The slurmDs on the compute nodes are still running 20.11.9, as are CLI utilities, if that matters.
Comment 2 Oscar Hernández 2022-10-18 06:09:32 MDT
Hi David,

I can confirm these errors you are mentioning are due to the version mismatch. 22.05 expects some variable 20.11 was not providing. 
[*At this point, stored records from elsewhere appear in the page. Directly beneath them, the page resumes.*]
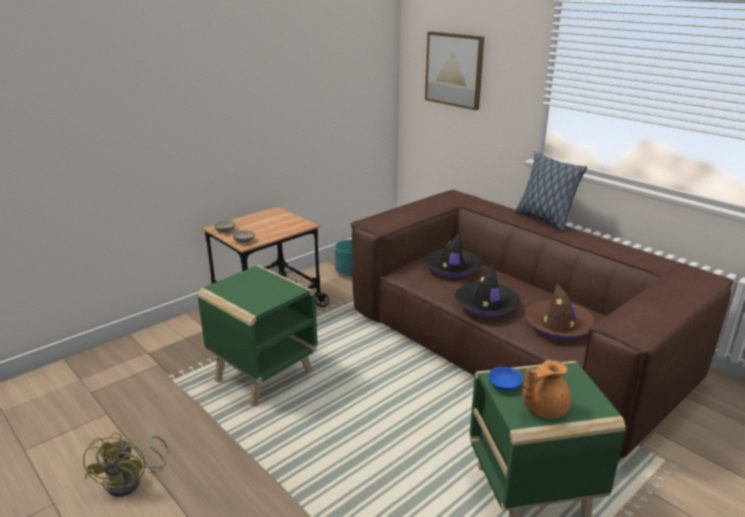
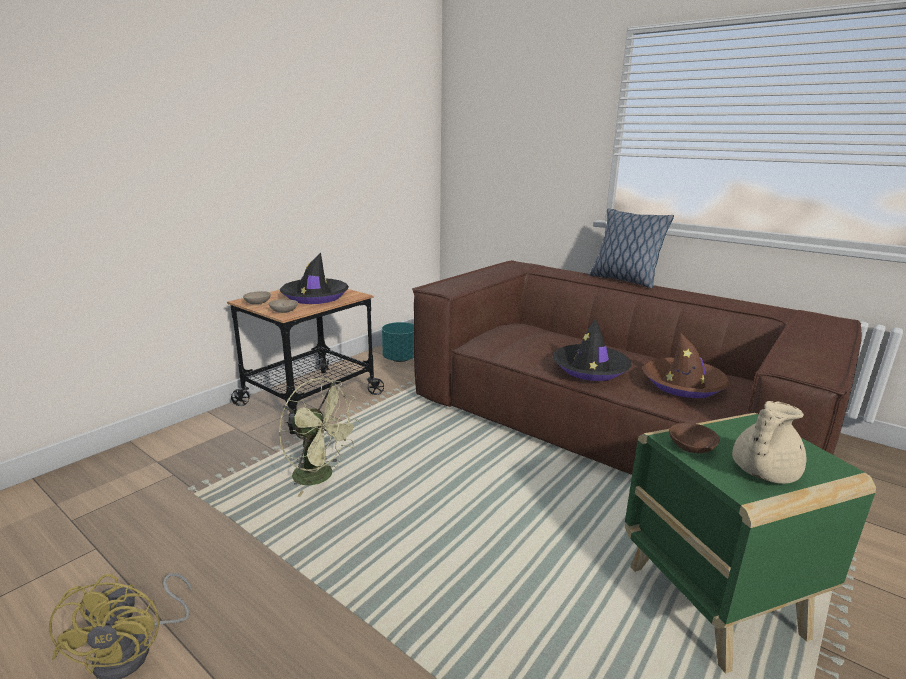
camera: 10 degrees left, 5 degrees down
green side table [198,265,318,407] -> green fan [279,378,360,497]
black hat [424,232,482,278] -> black hat moved to [280,253,349,304]
picture [425,31,484,110] -> none
blue bowl [488,367,523,391] -> brown bowl [669,423,720,454]
orange teapot [522,360,571,418] -> beige teapot [732,401,806,484]

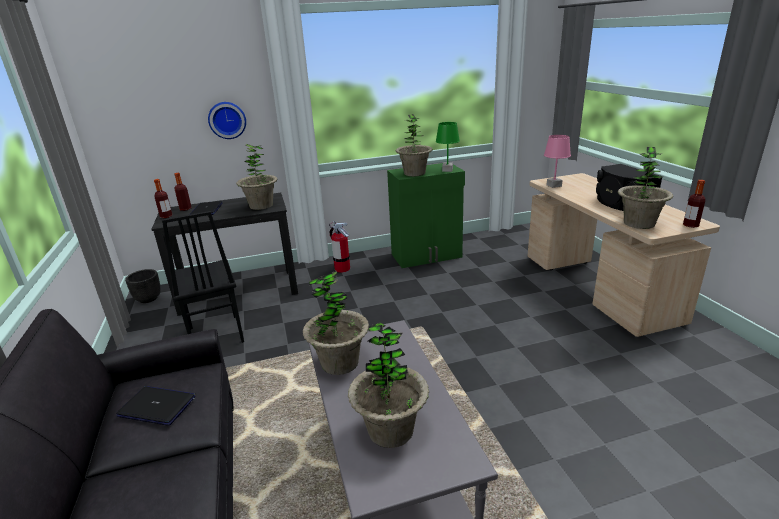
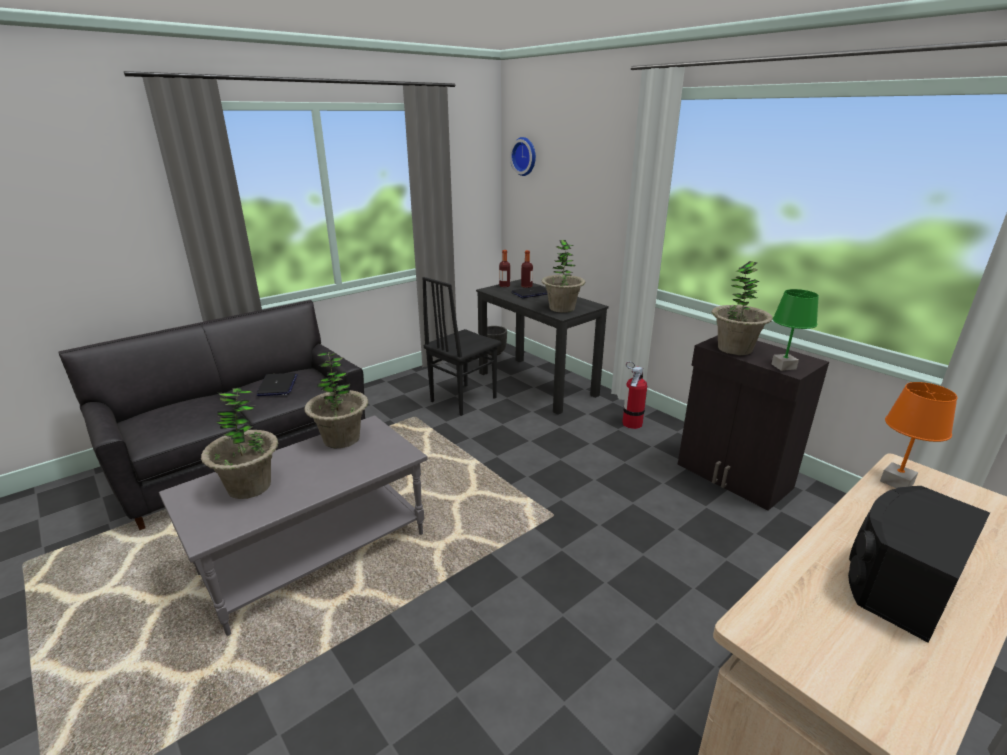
camera: 65 degrees right, 0 degrees up
wall clock [208,102,246,139] -> wall clock moved to [510,137,536,176]
green cabinet [387,162,465,268] -> black cabinet [678,335,829,511]
pink table lamp [544,135,571,188] -> orange table lamp [880,382,957,488]
potted plant [618,147,673,229] -> none
bottle [683,180,705,228] -> none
They are related to some changes that were added in prolog handling in 22.05. Both versions are still compatible though, as Slurm correctly handles this scenario.

These errors should not cause any harm other than showing up in the log. You should not worry about them. But let me know if you noticed some problem that think could be related.

I will take a look to see what can be done to silence the errors.

Kind regards,
Oscar
Comment 3 DavidM 2022-10-18 06:35:58 MDT
Thanks for the info. We're planning to fully upgrade to 22.05 shortly, so hopefully the messages will go away.